EUS-FNA with immunohistochemical analysis is a safe and accurate method in the pretherapeutic diagnosis of GIST. It should be taken into consideration in decision making, especially in early diagnosis following minimal invasive surgery for GIST.

摘要

目的

评估内镜超声引导下细针穿刺抽吸术(EUS-FNA)在胃肠道间质瘤(GIST)术前诊断中的作用。

方法

对2002年9月至2006年6月期间,53例经标准EUS怀疑为GIST且与固有肌层连续的胃肠道上皮下低回声肿瘤连续进行EUS-FNA检查,并进行前瞻性评估。
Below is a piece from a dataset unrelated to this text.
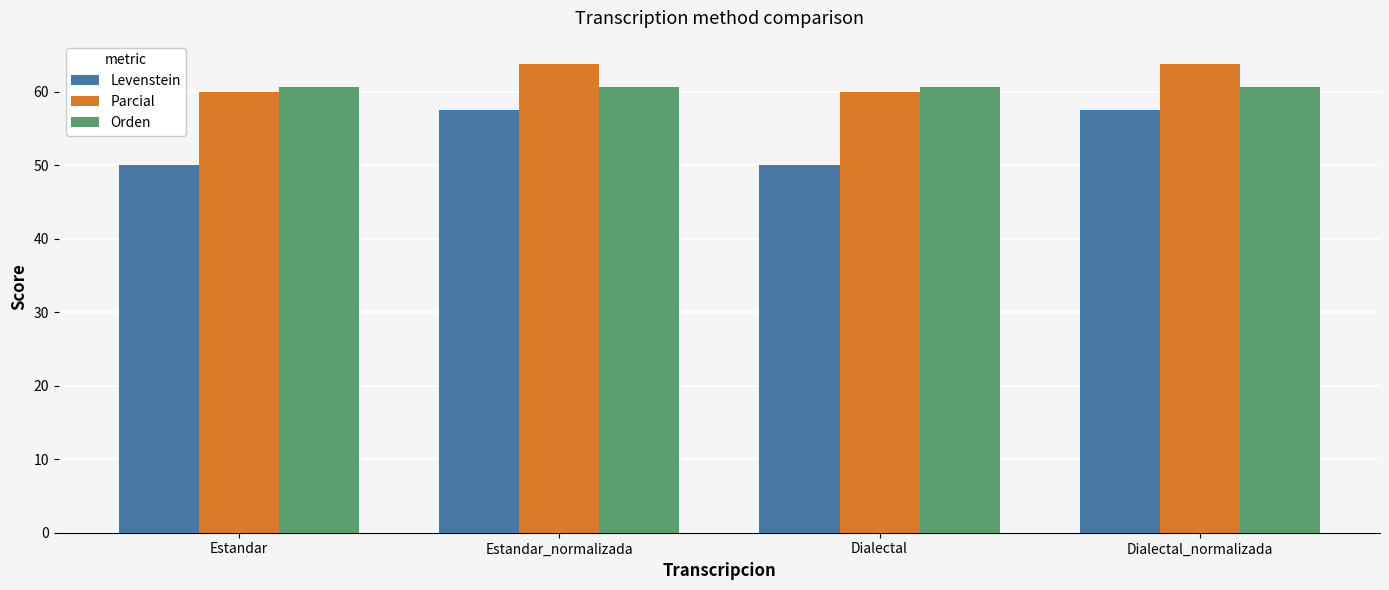

Reading left to right, what are all the values shown in this chart?

Levenstein: Estandar=50.0	Estandar_normalizada=57.6	Dialectal=50.0	Dialectal_normalizada=57.6
Parcial: Estandar=60.0	Estandar_normalizada=63.8	Dialectal=60.0	Dialectal_normalizada=63.8
Orden: Estandar=60.7	Estandar_normalizada=60.7	Dialectal=60.7	Dialectal_normalizada=60.7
最终诊断的参考标准为手术(n = 31)或临床随访(n = 22)。此外,对EUS-FNA获取的标本和手术切除标本的免疫表型进行了比较。

结果

2例因解剖问题未进行穿刺。从与固有肌层连续的胃肠道上皮下低回声肿瘤中获取足够标本的成功率为82%(42/51)。直径小于2 cm、2至4 cm和4 cm及以上肿瘤的诊断率分别为71%(15/21)、86%(18/21)和100%(9/9)。在29例手术切除病例中,使用GIST免疫组化分析的EUS-FNA的敏感性、特异性、阳性预测值、阴性预测值和诊断准确性分别为100%(24/24)、80%(4/5)、96%(24/25)、100%(4/4)和97%(28/29)。未发生重大并发症。

结论

EUS-FNA联合免疫组化分析是GIST术前诊断的一种安全、准确的方法。在决策时应予以考虑,尤其是在GIST微创手术后的早期诊断中。